TV Review: Silicon Valley

What’s up Internet? Sorry about no post yesterday, now that I’m technically unemployed I’ve been picking up moving work with a friend and it’s kept me pretty busy. But during the blissful moments I haven’t been hauling heavy furniture up and down flights of stairs I’ve been watching Silicon Valley, an HBO exclusive show by Mike Judge, John Altschuler and Dave Krinsky. You may know some of their works such as King of the Hill or Beavis and Butthead, and as you would expect they bring a lot of that humor into Silicon Valley.


Partially inspired by co-creator Mike Judge’s experiences as a Silicon Valley engineer in the 1980s, this comedy series follows the misadventures of introverted computer programmer Richard and his brainy friends as they attempt to strike it rich in a high-tech gold rush. They live together in a Bay Area startup incubator loosely run by self-satisfied dot-com millionaire Erlich, who lets them stay in his house rent-free in exchange for a stake in the projects they invent there. But when Richard develops a powerful search algorithm at his day job, he finds himself caught in the middle of a bidding war between his boss — whose firm offers Richard an eight-figure buyout — and a deep-pocketed venture capitalist.


Now to be honest I jumped in a few episodes into season one a few nights back while my roommate was watching, nor have I seen all of season three yet. However I felt this show deserves a review for some of the things it’s clearly doing so very right and a few of the things it’s doing so very wrong.

Now one thing I love about the show is its cheeky and clever writing and acting. It doesn’t take any convincing to believe that the main cast is an actual group of programmers, hardware configures, coders, etc etc. While this isn’t true for all characters in the show, the main cast have their roles air tight. Richard, CEO of Pied Piper and series lead, comes off to me much like a Mark Zuckerberg impersonator (in a good/honest way). His group of friends all play conflicting roles with a chemistry I would describe as loosely organized chaos. The show does feature quite a few “out there” characters, such as Erlich, played by T.J. Miller, whom I found incredibly annoying in the first few episodes, but quickly grew on me. Although I anticipated these types of characters to be the show’s weak-point, most of them either found a rhythm in the show or didn’t receive enough screen time for it to be an issue.

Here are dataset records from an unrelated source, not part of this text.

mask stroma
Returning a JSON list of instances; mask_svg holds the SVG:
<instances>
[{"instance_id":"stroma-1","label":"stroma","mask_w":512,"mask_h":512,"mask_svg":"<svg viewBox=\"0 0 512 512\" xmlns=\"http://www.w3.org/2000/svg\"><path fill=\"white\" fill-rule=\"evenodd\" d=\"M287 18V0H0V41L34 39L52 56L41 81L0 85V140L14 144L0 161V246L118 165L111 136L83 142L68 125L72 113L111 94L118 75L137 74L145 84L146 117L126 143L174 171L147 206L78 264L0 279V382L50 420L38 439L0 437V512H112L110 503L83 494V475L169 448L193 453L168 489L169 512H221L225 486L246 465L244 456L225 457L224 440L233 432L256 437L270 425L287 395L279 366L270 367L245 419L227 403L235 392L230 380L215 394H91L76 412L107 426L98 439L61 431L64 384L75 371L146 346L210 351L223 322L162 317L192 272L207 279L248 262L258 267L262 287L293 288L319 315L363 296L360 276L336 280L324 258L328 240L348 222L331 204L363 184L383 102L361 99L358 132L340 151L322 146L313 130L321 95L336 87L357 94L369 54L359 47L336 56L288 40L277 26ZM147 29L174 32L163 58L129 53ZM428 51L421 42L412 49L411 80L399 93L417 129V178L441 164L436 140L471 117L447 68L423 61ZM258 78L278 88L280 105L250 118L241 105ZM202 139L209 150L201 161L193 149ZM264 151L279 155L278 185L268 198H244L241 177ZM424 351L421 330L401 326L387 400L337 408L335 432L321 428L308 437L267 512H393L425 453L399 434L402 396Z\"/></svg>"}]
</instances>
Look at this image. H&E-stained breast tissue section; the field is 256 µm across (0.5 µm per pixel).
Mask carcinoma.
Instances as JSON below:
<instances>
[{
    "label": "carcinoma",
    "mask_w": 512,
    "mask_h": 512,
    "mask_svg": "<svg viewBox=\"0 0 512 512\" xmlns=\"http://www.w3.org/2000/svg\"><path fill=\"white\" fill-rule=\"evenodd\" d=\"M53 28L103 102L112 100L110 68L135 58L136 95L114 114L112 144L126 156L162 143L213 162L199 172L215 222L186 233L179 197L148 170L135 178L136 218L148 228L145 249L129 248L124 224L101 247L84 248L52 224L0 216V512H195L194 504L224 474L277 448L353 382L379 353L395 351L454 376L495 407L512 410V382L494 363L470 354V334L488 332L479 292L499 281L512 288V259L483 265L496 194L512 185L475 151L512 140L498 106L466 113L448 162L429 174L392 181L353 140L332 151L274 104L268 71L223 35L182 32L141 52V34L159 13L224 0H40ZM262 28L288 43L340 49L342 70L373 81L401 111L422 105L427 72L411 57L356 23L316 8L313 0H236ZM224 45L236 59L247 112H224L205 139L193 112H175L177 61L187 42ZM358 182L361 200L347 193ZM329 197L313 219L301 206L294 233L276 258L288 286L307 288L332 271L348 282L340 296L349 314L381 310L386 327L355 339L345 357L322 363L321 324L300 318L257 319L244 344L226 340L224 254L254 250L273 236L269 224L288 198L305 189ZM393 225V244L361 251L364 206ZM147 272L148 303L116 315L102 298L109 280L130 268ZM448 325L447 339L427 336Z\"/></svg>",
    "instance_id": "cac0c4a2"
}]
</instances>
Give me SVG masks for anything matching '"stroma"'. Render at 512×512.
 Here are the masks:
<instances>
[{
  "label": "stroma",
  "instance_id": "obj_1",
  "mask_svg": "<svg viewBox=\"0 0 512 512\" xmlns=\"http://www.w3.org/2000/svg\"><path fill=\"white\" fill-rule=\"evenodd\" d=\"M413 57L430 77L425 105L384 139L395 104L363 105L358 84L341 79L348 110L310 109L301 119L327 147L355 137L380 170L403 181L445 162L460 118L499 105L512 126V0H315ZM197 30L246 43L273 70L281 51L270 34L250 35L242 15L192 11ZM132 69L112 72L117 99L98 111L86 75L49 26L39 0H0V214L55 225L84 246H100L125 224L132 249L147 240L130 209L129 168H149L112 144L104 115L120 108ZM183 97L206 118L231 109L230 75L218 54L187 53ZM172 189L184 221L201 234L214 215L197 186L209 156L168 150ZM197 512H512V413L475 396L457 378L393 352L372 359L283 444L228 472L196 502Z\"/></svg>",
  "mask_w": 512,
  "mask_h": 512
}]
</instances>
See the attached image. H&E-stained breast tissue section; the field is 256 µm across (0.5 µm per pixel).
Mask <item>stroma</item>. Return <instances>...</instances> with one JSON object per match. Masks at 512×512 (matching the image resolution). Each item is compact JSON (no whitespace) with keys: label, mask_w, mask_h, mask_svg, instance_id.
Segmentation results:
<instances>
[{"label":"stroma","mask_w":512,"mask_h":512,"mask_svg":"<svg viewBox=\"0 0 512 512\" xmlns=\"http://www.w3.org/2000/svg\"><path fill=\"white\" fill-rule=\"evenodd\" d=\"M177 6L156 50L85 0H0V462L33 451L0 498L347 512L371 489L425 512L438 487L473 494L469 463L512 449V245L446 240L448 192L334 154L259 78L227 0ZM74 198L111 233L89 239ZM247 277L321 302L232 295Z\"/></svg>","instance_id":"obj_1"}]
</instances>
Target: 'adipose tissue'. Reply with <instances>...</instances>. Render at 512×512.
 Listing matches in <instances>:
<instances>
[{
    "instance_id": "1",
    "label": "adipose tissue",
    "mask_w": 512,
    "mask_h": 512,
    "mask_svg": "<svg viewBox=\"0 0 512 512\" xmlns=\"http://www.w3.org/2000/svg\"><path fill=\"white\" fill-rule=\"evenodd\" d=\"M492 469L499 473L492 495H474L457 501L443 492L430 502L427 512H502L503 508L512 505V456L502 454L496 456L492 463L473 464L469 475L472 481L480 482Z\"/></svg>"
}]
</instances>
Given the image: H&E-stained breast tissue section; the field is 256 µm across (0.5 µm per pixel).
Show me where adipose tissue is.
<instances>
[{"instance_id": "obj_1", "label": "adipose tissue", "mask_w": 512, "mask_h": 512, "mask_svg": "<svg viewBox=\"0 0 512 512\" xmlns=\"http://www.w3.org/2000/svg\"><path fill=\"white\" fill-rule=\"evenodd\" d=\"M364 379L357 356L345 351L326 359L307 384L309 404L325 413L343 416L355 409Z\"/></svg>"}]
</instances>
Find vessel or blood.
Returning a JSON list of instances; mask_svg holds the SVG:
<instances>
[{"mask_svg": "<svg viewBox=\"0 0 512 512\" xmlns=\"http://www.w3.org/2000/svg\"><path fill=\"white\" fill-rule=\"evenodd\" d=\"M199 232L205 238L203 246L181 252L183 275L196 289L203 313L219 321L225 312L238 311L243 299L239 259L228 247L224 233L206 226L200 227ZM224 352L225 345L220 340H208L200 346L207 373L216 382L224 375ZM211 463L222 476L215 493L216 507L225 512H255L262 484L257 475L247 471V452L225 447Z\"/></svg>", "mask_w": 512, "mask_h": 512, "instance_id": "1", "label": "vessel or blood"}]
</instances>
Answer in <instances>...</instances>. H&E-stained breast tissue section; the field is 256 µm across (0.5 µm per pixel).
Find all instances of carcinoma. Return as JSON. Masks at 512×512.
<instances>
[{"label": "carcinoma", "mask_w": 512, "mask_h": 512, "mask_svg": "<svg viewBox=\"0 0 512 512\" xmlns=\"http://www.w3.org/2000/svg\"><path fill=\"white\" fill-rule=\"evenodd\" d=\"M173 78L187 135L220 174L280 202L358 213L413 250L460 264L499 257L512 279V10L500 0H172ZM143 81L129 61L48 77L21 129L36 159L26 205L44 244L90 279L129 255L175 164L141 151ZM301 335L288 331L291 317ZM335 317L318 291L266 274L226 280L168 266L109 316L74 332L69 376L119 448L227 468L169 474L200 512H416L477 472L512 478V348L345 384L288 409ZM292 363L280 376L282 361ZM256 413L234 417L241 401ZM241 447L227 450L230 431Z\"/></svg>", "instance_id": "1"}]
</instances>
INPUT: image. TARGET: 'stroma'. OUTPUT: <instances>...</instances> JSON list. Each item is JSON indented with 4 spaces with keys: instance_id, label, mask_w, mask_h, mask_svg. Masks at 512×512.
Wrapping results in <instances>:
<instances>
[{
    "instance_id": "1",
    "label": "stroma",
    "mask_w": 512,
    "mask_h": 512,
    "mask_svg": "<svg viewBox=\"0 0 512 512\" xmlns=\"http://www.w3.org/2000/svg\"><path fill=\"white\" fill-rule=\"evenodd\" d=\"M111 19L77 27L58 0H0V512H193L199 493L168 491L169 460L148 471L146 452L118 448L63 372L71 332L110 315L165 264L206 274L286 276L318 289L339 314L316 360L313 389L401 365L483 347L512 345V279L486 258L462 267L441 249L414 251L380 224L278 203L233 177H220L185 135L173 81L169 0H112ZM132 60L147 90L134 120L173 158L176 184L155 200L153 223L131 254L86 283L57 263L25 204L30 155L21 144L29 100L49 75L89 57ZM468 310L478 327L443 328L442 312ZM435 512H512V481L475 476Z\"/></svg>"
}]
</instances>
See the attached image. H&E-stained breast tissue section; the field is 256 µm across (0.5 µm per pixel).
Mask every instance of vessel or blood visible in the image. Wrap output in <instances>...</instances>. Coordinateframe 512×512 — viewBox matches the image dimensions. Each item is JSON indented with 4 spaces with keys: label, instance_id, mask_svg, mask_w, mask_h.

Now what I would easily consider to be the show’s main weakness is that in many ways it’s incredibly similar to Amazon’s show Betas. In fact, it’s easily to list the shows’ differences than similarities — the main one being that Betas was not renewed for a second season. However both shows feature a main CEO who struggles to get his company to take off. Both shows feature a similar cast setup as well as storylines for individual similar characters such as the minority characters having trouble with women, or the disheveled womanizer. Both shows even have an episode where at least one character takes high doses of hallucinogens to generate ideas for their companies.

It always drags me out of a show when it just feels like a rip-off of another show. Especially one I’m really fond of like Betas. However, even with all their similarities, I still found Silicon Valley to be an enticing show and will probably catch up sometime this week. It’s comedy is right up my alley, and amazingly the show has also contributed to the tech world itself by introducing the concept of the Weissman score and explaining the middle-out algorithms which are now actually being developed in the real world. Leave it to Mike Judge, John Altschuler and Dave Krinsky to come up with such amazing concepts.